Split a PDF at Each Change in Header

A colleague of mine receives a detailed 600-page PDF commission report showing all orders placed in each of many accounts, similar to a phone bill showing charges under each line of service. How can I split the PDF into a separate file for each account?

The report that needs split is pretty simple, just huge. The first page is a cover page, and then every page that follows has details of every order placed. The data is paginated by account number, which is also shown in the top-left corner of every sheet.

Automation intent: When I specify a PDF file, split it into new files for every change in the customer ID at the top left corner. Save every split file as the customer ID.pdf, and then email select customers a copy of their respective file.

Here’s basically what we want to achieve:

Long ago I demonstrated here how to append CSV files together into a single file. Turns out, Power Automate lets you do treat PDFs nearly the same way. You can split parts of PDF documents to new files, append PDF files together (merge), extract text from pages and use it to make decisions, and more.

General Outline

The general process of the final flow I came up with is below.

  1. First, we prompt the user for PDF file that needs split. This shows as a familiar File Open common dialog box, which follows a quick “get special folder” step first so we can open the dialog to the user’s personal Desktop folder (which in this case is likely to be where the main file exists).
  2. Next, we use the name of the original file to create a folder with that same name next to it, which is where all the child files created will be stored. As a courtesy to the user we also open this folder in File Explorer so they can see files appearing as they are created. We also store this folder name as a variable so we can use it later if we send any of these attachments by email.
  3. Now, we enter the main loop. Starting with Page 1 of the main PDF, the flow extracts the text of the page and looks for the “Main Partner: ” text. If the text is not found, the page is simply skipped.
  4. If the “Main Partner: ” text is found, we first take note of the account number that follows it. Then we note the current page number as the starting range, and proceed to the next page and check again. If the partner number on the next page is the same as the prior page, we update our end range and continue to the following page.
  5. Once we come to a page where the main partner number is different, we know we’ve hit a new account. Note the prior page (which must be the last page for the prior customer) as the end range, then save the current Start-End page ranges noted as a separate file.
    • Oddly, there is no way to check how long a PDF is, so here I also deploy a check to tell if we’ve reached the final page of the file. If the current page is identical to the prior page, it means we received the same text extraction for both and we’re actually at the end of the document. So (in this case only) we export the current noted page range and end our flow.
  6. Return to step 3 for the now-current page number and continue again.
  7. Once we’re done looping through all pages of the PDF, the flow also provides a message to the user to inform them of the completion and to offer to send specific predetermined files to their final recipients (account holders). This is implemented with just a few “Send email through Outlook” steps.
The entire flow.

Example Case

Although the original file is over five hundred pages long, my example here is only 7 pages:

  • Page 1 is a cover
  • The first customer account is on pages 2-4
  • The second customer only has data on page 5.
  • The last customer has data on pages 6-7.
My sample file with order data for 3 fake customer accounts.

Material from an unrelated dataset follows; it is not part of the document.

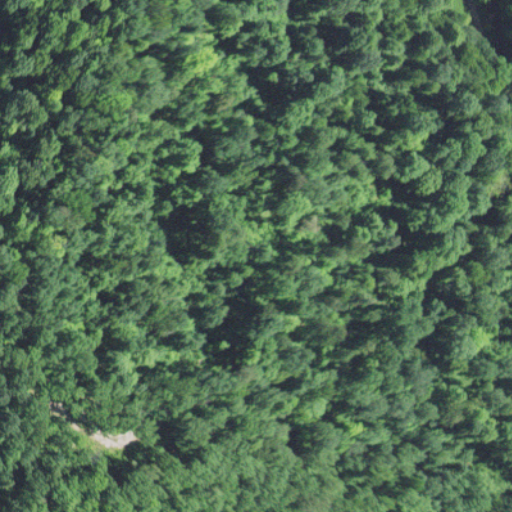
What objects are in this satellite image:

Here’s the output of the flow showing the folder and files created (the file names also include the original page numbers of the larger document, but this is optional and we didn’t use it in our actual final version of this flow.

The output.

The team responsible has told me this saves them a ton of time manually splitting this file to get the right data pages for the select customers that receive a copy of it, and this flow was fun to build!